Pizza here is like the Bells Beach of the menu, and I ordered a 14-incher with pepperoni, Italian sausage, onions and mushrooms (there’s a four-topping special at $10 for a 12-inch, $12.99 for a 14-inch and $16.99 for the 18-inch). I did a duck dive into the first slice, and came up for air three slices later. The crust was a bit uneven, thicker in some parts and thinner in others, but this is to be expected in true hand-tossed pies. The marinara sauce was flavorful and, thankfully, there was plenty of it (nobody likes a dry pizza). They must use the good cheese, because it melted evenly and had just enough pull to it. I was surprised to see that the sausage was not the little chewy nuggets that you usually get, but the spicy, crumbly kind that is rich and a bit oily. Mmmhhhh. I will definitely be doing a layback in here again.

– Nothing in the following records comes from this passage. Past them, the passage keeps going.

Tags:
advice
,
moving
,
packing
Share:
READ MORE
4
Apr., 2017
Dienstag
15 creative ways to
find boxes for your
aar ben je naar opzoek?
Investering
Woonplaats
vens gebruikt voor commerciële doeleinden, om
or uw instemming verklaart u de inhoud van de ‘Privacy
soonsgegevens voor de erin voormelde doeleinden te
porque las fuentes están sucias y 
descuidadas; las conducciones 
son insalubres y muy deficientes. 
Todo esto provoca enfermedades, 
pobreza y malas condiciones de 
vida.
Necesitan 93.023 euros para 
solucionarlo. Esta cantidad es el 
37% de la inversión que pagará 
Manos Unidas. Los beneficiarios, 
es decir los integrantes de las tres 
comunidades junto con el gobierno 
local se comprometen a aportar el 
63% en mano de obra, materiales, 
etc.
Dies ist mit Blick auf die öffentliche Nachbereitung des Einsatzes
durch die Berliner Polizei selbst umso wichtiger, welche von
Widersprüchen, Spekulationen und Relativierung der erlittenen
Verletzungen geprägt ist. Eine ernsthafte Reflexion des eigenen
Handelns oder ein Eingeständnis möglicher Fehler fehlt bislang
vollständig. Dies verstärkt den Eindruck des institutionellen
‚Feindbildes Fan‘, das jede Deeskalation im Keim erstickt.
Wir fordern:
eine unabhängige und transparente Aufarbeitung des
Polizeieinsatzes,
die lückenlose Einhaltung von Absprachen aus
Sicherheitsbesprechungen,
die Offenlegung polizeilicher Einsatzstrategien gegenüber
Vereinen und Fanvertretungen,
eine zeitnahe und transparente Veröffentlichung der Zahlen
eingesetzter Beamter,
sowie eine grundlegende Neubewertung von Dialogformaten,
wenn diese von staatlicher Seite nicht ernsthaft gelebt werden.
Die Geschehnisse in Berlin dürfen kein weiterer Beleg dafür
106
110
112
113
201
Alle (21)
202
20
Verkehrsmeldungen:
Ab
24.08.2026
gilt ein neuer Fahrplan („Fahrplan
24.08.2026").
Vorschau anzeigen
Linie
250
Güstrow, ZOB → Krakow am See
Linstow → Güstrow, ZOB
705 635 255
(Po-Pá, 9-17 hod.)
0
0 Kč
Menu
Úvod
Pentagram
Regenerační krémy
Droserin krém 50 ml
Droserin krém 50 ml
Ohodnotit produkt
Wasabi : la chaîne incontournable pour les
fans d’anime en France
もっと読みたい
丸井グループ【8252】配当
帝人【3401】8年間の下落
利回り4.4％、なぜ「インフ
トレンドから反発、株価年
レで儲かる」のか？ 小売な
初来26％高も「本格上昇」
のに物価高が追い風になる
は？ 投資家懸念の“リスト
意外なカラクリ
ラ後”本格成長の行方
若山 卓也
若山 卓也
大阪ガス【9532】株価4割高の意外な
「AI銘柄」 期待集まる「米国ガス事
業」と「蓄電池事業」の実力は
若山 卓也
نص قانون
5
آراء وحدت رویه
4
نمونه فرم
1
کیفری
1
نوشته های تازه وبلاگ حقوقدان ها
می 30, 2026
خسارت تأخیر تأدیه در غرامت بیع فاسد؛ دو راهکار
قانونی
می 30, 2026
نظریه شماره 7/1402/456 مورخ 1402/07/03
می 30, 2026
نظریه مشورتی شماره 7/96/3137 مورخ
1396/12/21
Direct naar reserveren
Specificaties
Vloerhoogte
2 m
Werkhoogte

What were the pizza waves that got away from me? The “Quatro Formaggio,” a 10-inch specialty pie covered with fontina, gorgonzola, parmesan and mozzarella, and drizzled with basil pesto ($6.99). Then there are the calzones, which come in either original ($7.50)—filled with spinach, caramelized onion and ham–or build-your-own ($6.25 plus toppings, $0.29 to $0.50 each). The big kahuna list of toppings include bacon, chorizo, roma tomatoes, roasted peppers, meatballs, kalamata olives, roasted garlic, salami and artichoke hearts.

How about that other scene from everybody’s favorite surfer movie where Agent Pappas (Gary Busey) says, “I’m so hungry I could eat the ass end out of a dead rhino”? Once again, P
oint Break shows us all how to really live. Let’s just hope that poor Patrick Swayze at least had a last slice of pepperoni before he hung 10 to the big Quicksilver store in the sky.

The Pie Shack Review

The Alibi Recommends:

An ice-cold Mike-a-rita

Hot or chipotle wings

Mediterranean salad

Roasted garlic and salami pizza, or any pizza here, really

Pie Shack = pie squared. Yeah, it’s round, but it’s exponentially better than chain pie. (You know what we mean.)